# [Supplied material]
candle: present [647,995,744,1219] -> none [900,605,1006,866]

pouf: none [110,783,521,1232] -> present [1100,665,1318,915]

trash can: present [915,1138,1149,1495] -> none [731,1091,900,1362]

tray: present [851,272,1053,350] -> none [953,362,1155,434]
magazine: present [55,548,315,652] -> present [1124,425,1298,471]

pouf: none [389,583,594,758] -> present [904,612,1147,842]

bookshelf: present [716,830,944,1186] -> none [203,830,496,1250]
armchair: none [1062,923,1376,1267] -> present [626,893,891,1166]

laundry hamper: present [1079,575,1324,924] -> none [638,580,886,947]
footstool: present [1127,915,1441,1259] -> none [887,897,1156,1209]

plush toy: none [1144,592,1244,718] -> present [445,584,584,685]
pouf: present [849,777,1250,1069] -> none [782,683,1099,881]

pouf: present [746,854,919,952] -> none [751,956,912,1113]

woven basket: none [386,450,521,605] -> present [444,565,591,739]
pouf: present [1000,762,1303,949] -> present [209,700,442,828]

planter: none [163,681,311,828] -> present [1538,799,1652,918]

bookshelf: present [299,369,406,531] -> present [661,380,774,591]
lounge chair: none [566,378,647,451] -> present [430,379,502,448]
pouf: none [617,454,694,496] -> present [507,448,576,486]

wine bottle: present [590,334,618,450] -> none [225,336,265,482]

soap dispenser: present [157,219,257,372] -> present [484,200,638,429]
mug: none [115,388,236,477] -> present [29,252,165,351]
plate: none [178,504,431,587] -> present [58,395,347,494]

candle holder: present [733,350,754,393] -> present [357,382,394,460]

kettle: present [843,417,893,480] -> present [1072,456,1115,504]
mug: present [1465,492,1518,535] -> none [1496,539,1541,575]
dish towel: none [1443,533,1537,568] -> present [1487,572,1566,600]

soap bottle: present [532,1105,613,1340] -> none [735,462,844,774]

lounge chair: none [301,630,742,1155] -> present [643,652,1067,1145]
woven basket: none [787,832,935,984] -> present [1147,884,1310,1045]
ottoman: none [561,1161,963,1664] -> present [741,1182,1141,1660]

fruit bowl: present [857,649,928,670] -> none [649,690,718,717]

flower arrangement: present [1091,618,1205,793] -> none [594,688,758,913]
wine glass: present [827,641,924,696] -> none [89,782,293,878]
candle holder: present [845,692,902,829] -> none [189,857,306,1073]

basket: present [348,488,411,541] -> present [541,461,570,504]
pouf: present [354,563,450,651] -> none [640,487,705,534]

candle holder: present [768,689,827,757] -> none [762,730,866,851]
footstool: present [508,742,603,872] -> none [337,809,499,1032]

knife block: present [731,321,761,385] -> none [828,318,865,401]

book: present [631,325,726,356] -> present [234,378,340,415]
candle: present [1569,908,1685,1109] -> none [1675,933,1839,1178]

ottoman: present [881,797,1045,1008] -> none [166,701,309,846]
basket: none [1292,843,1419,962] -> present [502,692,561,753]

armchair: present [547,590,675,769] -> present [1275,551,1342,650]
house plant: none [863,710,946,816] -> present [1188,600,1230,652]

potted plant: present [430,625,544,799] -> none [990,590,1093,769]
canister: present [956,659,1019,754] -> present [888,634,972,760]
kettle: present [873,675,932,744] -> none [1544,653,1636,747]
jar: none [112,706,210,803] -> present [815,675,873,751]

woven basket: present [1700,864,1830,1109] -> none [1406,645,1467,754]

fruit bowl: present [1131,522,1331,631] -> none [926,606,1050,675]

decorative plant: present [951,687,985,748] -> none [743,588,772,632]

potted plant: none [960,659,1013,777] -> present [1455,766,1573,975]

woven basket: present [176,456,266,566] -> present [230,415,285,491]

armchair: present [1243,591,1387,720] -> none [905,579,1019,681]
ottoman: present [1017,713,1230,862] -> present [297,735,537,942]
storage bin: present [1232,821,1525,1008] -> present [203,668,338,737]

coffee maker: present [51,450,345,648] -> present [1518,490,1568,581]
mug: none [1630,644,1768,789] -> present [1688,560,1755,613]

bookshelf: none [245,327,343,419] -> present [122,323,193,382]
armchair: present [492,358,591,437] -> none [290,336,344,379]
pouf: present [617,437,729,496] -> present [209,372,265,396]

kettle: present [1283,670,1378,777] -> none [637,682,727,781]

# [What you should do]
Scan the material for lines holding the word "basket", count them, and give the result alone.

# [Output for this exercise]
6